Paul was an educated man.  He was very religious, very upright – as far as he was concerned, he knew what God wanted.  He was young and idealistic.  He would defend his faith to the hilt, even going so far as to harass the people he thought were deluded heretics.  He was even happy to be part of the crowd which murdered a man because of his beliefs.  He didn’t see the evil in his own heart.  He though his violence was justified.  He thought he was doing God’s work.  He thought he was OK.  In reality, he was lost.  He was trapped by the conviction that he was right.  He was trapped because he found people with different views offensive.


And then he met God.  God showed him how blind he was, and how impotent.  And Paul had to learn to see again, to see things in a new way, with a new perspective.  Despite everything Paul had done, God forgave him and God helped him start again.  He received God’s mercy.  And for the rest of his life, he was aware of God’s mercy guiding him and upholding him.  And Paul learnt to share God’s mercy with individuals and groups all over southern Europe and the near east.

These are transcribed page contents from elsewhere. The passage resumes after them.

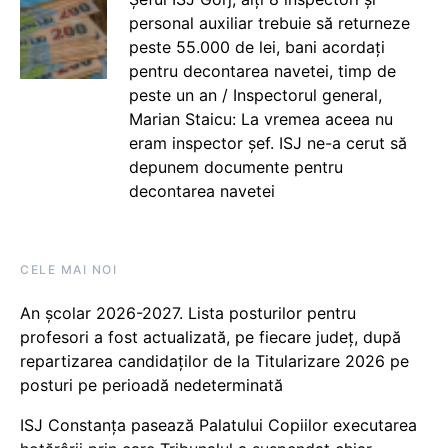
personal auxiliar trebuie să returneze
peste 55.000 de lei, bani acordați
pentru decontarea navetei, timp de
peste un an / Inspectorul general,
Marian Staicu: La vremea aceea nu
eram inspector șef. ISJ ne-a cerut să
depunem documente pentru
decontarea navetei
CELE MAI NOI
An școlar 2026-2027. Lista posturilor pentru
profesori a fost actualizată, pe fiecare județ, după
repartizarea candidaților de la Titularizare 2026 pe
posturi pe perioadă nedeterminată
ISJ Constanța pasează Palatului Copiilor executarea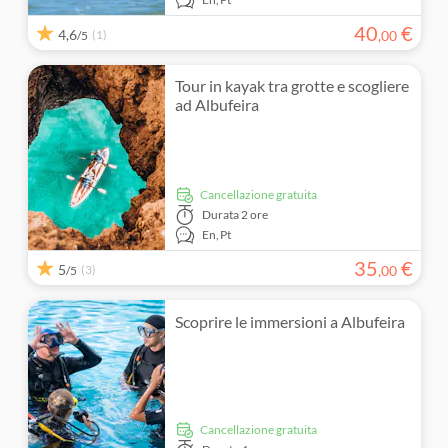
40
€
4,6
(1)
,
00
/5
Tour in kayak tra grotte e scogliere
ad Albufeira
Cancellazione gratuita
Durata
2 ore
En,
Pt
35
€
5
(3)
,
00
/5
Scoprire le immersioni a Albufeira
Cancellazione gratuita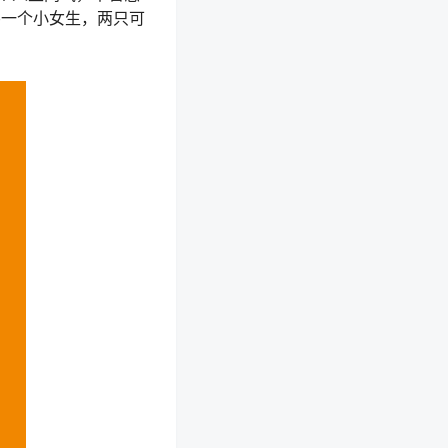
踢一个小女生，两只可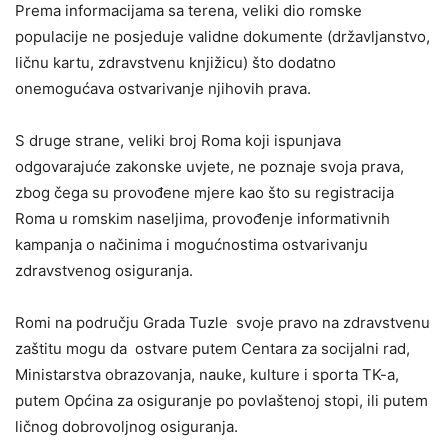
Prema informacijama sa terena, veliki dio romske
populacije ne posjeduje validne dokumente (državljanstvo,
ličnu kartu, zdravstvenu knjižicu) što dodatno
onemogućava ostvarivanje njihovih prava.
S druge strane, veliki broj Roma koji ispunjava
odgovarajuće zakonske uvjete, ne poznaje svoja prava,
zbog čega su provođene mjere kao što su registracija
Roma u romskim naseljima, provođenje informativnih
kampanja o načinima i mogućnostima ostvarivanju
zdravstvenog osiguranja.
Romi na području Grada Tuzle svoje pravo na zdravstvenu
zaštitu mogu da ostvare putem Centara za socijalni rad,
Ministarstva obrazovanja, nauke, kulture i sporta TK-a,
putem Općina za osiguranje po povlaštenoj stopi, ili putem
ličnog dobrovoljnog osiguranja.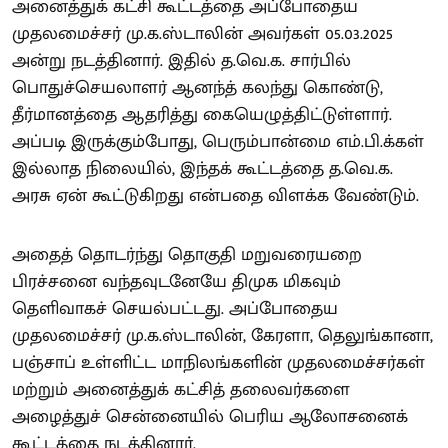
அனைத்துக் கட்சி கூட்டத்தை அப்போதைய
முதலமைச்சர் மு.க.ஸ்டாலின் அவர்கள் 05.03.2025
அன்று நடத்தினார். இதில் த.வெ.க. சார்பில்
பொதுச்செயலாளர் ஆனந்த் கலந்து கொண்டு,
தீர்மானத்தை ஆதரித்து கையெழுத்திட்டுள்ளார்.
அப்படி இருக்கும்போது, பெரும்பான்மை எம்.பி.க்கள்
இல்லாத நிலையில், இந்தக் கூட்டத்தை த.வெ.க.
அரசு ஏன் கூட்டுகிறது என்பதை விளக்க வேண்டும்.
அதைத் தொடர்ந்து தொகுதி மறுவரையறை
பிரச்சனை வந்தவுடனேயே திமுக மிகவும்
தெளிவாகச் செயல்பட்டது. அப்போதைய
முதலமைச்சர் மு.க.ஸ்டாலின், கேரளா, தெலுங்கானா,
பஞ்சாப் உள்ளிட்ட மாநிலங்களின் முதலமைச்சர்கள்
மற்றும் அனைத்துக் கட்சித் தலைவர்களை
அழைத்துச் சென்னையில் பெரிய ஆலோசனைக்
கூட்டத்தை நடத்தினார்.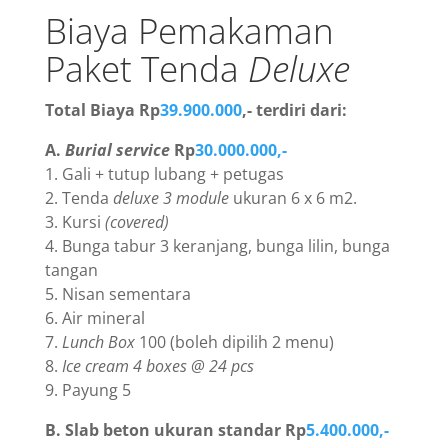
Biaya Pemakaman
Paket Tenda
Deluxe
Total Biaya Rp
39.900.000
,- terdiri dari:
A.
Burial service
Rp
30.000.000,-
1. Gali + tutup lubang + petugas
2. Tenda
deluxe 3 module
ukuran 6 x 6 m2.
3. Kursi
(covered)
4. Bunga tabur 3 keranjang, bunga lilin, bunga
tangan
5. Nisan sementara
6. Air mineral
7.
Lunch Box
100 (boleh dipilih 2 menu)
8.
Ice cream 4 boxes @ 24 pcs
9. Payung 5
B. Slab beton ukuran standar Rp
5.400.000,-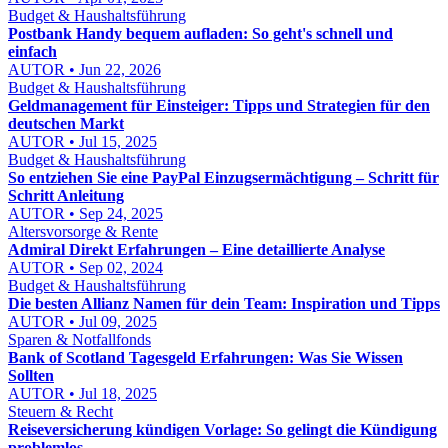
Budget & Haushaltsführung
Postbank Handy bequem aufladen: So geht's schnell und
einfach
AUTOR • Jun 22, 2026
Budget & Haushaltsführung
Geldmanagement für Einsteiger: Tipps und Strategien für den
deutschen Markt
AUTOR • Jul 15, 2025
Budget & Haushaltsführung
So entziehen Sie eine PayPal Einzugsermächtigung – Schritt für
Schritt Anleitung
AUTOR • Sep 24, 2025
Altersvorsorge & Rente
Admiral Direkt Erfahrungen – Eine detaillierte Analyse
AUTOR • Sep 02, 2024
Budget & Haushaltsführung
Die besten Allianz Namen für dein Team: Inspiration und Tipps
AUTOR • Jul 09, 2025
Sparen & Notfallfonds
Bank of Scotland Tagesgeld Erfahrungen: Was Sie Wissen
Sollten
AUTOR • Jul 18, 2025
Steuern & Recht
Reiseversicherung kündigen Vorlage: So gelingt die Kündigung
problemlos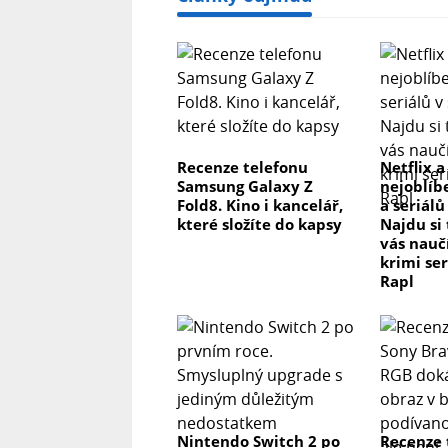
Recenze telefonu
Netflix a
Samsung Galaxy Z
nejoblíb
Fold8. Kino i kancelář,
a seriálů
které složíte do kapsy
Najdu si
vás nau
krimi se
Rapl
Nintendo Switch 2 po
Recenze 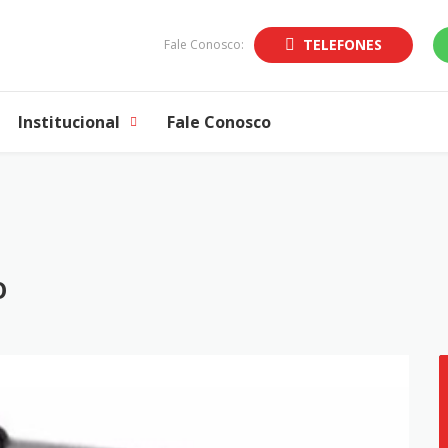
TELEFONES
Fale Conosco:
Institucional
Fale Conosco
O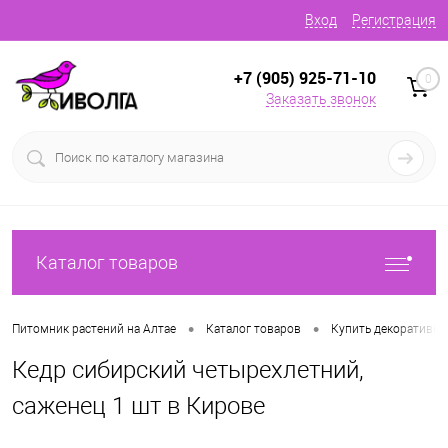
Вход
Регистрация
+7 (905) 925-71-10
0
Заказать звонок
Каталог товаров
•
•
Питомник растений на Алтае
Каталог товаров
Купить декоративн
Кедр сибирский четырехлетний,
саженец 1 шт в Кирове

He says it in his letter to Timothy:  I received mercy.  He says it twice: I received mercy.  The lost lamb had been found.



Paul received mercy, not because he deserved it, but because that’s what God is like, and God needed Paul.  Our God is merciful.  Our God cares about each one of us.  Our God forgives us.  Our God accepts us just as we are.  Our God will help us turn away from the things that hold us back so that we can thrive and go forward.


Think about your own story.  When did you receive mercy?  When did you discover that God had taken you into his arms to carry you home?  For Paul, it was that moment on the road to Damascus when the light hit him.  For me, it was long and slow.  I went to church right from being a babe in arms.  I always believed, but there were moments when God came closer and my faith grew.  As a teenager, I delighted in the Lord who loved me.  I was eager to learn more, and studied theology.  Then in my mid-20s, I started to learn more about prayer.  In my 30s, I opened my heart to look more widely, and found I needed to learn more about myself and about God.  In my 40s, I discovered to my surprise that God was calling me to ordained ministry.  Each stage has required a new commitment, a new trust, a new discovery of God’s mercy.  I too received mercy, and what joy it brought me!


Think about your faith story.  That’s your homework for this week.  How did you become aware of God’s mercy and what did that mean for you?  Next spring, the Diocese is having a mission, which they’re calling Talking Jesus.  Bishops will come from all over to work with parishes to help them reach out to their communities.  As part of the preparation, they want to hear people’s stories of faith, which can be used to inspire others.  So tell me.  Or write it down for me.  You are all here because God loves you.  You have all met God in some way.    You have received God’s mercy.  What was that like?


As we go through life, the way we think about God changes.  The God we know when we are children is different from the God we come to know as we grow up.  It’s not that God has changed, but that our capacity to encounter God deepens.  Sometimes our experiences of life leaves us with distorted images of God, just as Paul’s understanding was shaped by his early training, and had to change when he met the Risen Christ on the road to Damascus.


There are things we can do to help us know God better and help us experience the mercy of God:

  • Prayer is essential – prayer is about spending time with God, hanging out with him, getting to know him, having a conversation with him. Prayer isn’t just about giving God a shopping list of all the things we want him to do, but it’s also about listening to God and finding out what God wants.
  • Reading the bible – the Bible tells us in so many ways what God is like, and help us explore for ourselves.
  • Reflecting on our own experience of God. Thinking about what God has done and is doing in our lives.

When we search for God, God lets us find him.  That is part of God’s mercy.


Today’s Gospel reading gives us a wonderful picture of what God is like.  In the story Jesus tells, God is like the shepherd who cares for the lost little lamb so much, that he goes out to look for her in all the dangerous places where she might have strayed.  The Lord is my Shepherd.  He comes to find me when I am lost.  He goes looking for you, when life has got you down, when you have turned away from God, when your life is so full of other things that you have abandoned your first love of the shepherd.


And God cares for every little lost lamb in Bensham, every waif and stray, every one with lifestyles and habits we can’t abide.  They are part of the Good Shepherd’s flock and he wants to pour out his love and his mercy on them.  If the good shepherd came to Bensham, where would you advise him to go looking for the lost sheep?  That’s where we need to be, as a church.  The church is the Body of Christ, and therefore we need to act as the Good Shepherd to the people in our area.  We need to show God’s love.  We need to be merciful.


And as we start preparing for the Talking Jesus mission, that’s what we need to be thinking about.  Where are the lost sheep, the ones who are desperate to be picked up and loved by the good shepherd?  And how can we reach out to them?


We have received God’s mercy.  How can we share that?